Q. I personally own a number of buy-to-let residential properties. My son will attend a new school from September and it would be convenient for the family to live in one of those let properties. Can the cost of repairs made to that property while we are living there be claimed as expenses against the rental income from the whole property portfolio?

A. Any expenditure on repairing the property will be incurred for the benefit of you and your family while you live there, so it can't be deducted from the profits of your property letting business. Even if the property is let out again after your family has moved out, the repairs done while the family were there have a non-business purpose. It would be better to do the repairs while the property is occupied by a tenant or after your family has moved out.

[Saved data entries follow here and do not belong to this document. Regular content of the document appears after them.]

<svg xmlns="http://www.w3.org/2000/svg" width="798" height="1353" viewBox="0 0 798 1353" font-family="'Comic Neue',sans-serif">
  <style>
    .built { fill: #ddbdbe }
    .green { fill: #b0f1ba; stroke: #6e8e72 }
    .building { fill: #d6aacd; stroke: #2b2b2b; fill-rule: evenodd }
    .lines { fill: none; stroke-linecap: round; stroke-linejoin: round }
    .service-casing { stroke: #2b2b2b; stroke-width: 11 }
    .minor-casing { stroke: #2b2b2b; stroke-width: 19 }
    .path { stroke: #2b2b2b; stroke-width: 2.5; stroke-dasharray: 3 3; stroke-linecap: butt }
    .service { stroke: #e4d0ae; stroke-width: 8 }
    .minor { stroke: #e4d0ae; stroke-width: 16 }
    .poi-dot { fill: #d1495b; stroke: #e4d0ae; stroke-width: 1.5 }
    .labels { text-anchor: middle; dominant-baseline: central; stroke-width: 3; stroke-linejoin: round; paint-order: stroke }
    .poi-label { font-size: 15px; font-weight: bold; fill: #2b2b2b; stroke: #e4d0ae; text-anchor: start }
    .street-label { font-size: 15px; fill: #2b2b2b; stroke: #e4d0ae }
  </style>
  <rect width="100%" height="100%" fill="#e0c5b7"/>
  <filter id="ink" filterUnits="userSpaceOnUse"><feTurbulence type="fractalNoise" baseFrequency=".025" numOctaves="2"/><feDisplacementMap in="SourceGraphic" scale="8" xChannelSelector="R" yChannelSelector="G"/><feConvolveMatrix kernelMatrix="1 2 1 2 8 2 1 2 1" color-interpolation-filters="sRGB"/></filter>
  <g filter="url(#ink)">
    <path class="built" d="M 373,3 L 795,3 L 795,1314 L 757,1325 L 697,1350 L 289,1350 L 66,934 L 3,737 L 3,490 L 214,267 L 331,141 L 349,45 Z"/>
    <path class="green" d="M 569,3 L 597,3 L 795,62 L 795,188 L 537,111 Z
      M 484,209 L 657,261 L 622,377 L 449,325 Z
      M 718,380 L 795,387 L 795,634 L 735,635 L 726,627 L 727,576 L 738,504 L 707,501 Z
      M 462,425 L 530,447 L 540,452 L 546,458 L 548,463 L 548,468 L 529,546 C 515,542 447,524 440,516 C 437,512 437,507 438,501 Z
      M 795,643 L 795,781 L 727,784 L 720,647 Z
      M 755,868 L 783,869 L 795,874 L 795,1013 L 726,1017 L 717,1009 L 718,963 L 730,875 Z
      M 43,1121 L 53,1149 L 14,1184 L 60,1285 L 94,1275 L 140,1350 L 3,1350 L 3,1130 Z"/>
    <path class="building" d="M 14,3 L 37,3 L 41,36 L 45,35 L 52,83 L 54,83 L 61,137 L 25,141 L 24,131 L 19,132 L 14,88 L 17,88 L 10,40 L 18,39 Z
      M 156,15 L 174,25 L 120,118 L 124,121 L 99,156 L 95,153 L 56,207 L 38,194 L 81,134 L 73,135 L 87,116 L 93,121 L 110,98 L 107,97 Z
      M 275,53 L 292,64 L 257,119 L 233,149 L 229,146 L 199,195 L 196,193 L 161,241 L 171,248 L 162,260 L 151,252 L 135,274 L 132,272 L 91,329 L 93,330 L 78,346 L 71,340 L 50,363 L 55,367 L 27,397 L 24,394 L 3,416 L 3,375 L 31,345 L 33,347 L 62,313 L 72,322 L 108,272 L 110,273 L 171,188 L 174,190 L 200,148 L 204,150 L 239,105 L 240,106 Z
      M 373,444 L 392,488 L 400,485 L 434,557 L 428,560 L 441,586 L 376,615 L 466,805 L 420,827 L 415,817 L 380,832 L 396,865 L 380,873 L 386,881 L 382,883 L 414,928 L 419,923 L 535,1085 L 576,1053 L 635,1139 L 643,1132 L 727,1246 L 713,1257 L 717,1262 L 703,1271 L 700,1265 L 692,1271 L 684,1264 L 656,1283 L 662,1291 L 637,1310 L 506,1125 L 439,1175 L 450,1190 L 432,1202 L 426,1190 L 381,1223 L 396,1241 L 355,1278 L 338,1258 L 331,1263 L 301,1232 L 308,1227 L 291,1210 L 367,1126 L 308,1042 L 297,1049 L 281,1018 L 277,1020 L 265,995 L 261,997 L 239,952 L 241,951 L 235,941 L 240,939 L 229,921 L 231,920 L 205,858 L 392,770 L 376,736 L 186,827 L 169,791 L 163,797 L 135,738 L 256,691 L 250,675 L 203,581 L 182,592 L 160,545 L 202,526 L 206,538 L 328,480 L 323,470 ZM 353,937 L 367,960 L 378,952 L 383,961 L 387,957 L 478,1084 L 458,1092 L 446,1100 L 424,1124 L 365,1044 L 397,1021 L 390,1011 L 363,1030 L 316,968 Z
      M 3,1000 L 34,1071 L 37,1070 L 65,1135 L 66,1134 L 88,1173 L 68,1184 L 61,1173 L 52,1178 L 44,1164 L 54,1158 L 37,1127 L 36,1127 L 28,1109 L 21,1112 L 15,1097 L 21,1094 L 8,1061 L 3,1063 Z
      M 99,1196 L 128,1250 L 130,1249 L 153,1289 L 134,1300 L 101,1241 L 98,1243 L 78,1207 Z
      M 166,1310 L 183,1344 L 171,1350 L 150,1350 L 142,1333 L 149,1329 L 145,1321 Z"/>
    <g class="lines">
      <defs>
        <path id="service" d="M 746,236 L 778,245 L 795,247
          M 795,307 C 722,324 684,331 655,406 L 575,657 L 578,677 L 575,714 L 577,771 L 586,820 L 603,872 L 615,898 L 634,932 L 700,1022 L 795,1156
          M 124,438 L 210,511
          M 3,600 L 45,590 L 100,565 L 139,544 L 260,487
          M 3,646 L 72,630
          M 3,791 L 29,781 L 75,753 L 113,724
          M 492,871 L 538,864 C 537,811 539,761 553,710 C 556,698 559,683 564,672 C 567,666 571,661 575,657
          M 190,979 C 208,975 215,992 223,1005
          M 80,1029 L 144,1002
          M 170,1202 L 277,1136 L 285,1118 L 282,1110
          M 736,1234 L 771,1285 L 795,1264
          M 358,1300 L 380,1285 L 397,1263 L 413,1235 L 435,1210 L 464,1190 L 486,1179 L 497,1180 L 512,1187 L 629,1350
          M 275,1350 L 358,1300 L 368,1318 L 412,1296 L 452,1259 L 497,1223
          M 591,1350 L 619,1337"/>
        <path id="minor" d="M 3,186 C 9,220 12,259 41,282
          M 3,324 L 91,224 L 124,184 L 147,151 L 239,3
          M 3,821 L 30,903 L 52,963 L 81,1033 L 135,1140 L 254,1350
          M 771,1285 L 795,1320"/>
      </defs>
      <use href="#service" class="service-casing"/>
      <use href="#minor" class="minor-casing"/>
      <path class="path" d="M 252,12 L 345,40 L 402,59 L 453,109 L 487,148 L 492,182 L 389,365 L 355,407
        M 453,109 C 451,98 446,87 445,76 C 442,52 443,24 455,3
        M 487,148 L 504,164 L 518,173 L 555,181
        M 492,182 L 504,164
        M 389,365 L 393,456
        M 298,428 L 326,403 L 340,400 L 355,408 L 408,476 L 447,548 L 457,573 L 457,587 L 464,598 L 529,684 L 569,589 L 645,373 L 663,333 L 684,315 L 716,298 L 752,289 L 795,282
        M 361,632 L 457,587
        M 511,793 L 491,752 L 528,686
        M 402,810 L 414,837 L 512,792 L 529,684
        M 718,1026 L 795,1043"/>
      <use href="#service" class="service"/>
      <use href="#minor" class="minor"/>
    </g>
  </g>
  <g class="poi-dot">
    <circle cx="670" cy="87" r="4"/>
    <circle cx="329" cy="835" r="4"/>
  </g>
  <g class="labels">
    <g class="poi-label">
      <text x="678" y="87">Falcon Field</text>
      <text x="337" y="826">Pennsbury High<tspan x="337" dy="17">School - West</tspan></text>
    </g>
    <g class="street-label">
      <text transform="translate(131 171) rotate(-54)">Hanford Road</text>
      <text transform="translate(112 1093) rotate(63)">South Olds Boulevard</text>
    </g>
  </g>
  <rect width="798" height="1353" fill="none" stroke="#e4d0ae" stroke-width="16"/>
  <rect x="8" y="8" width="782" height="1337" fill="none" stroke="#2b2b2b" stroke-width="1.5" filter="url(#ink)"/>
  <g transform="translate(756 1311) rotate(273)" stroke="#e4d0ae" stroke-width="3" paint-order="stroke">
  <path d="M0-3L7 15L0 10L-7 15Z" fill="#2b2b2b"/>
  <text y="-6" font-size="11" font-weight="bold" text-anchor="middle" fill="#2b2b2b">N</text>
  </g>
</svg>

Q. My company runs a record label specialising in club music. We used to produce the music on CDs, but now almost everyone buys music as a download or via a streaming service. I have a large number of CDs in stock which I am unlikely to ever sell. How should I value that stock in my accounts?

A. The acceptable method of valuing stock is: "the lower of cost and net realisable value". As you think it is unlikely that the stock will be sold, it has a nil realisable value, so you can value it at nil in your accounts.

Q. I am the director of my own company, which has kindly purchased new spectacles for me for £269. These include lenses specially formatted for the design work I do on screen. Do I need to include the cost of the glasses on the form P11D for the year?

A. As you need the glasses for your work using a computer the company can pay for the cost, and there is no taxable benefit for you.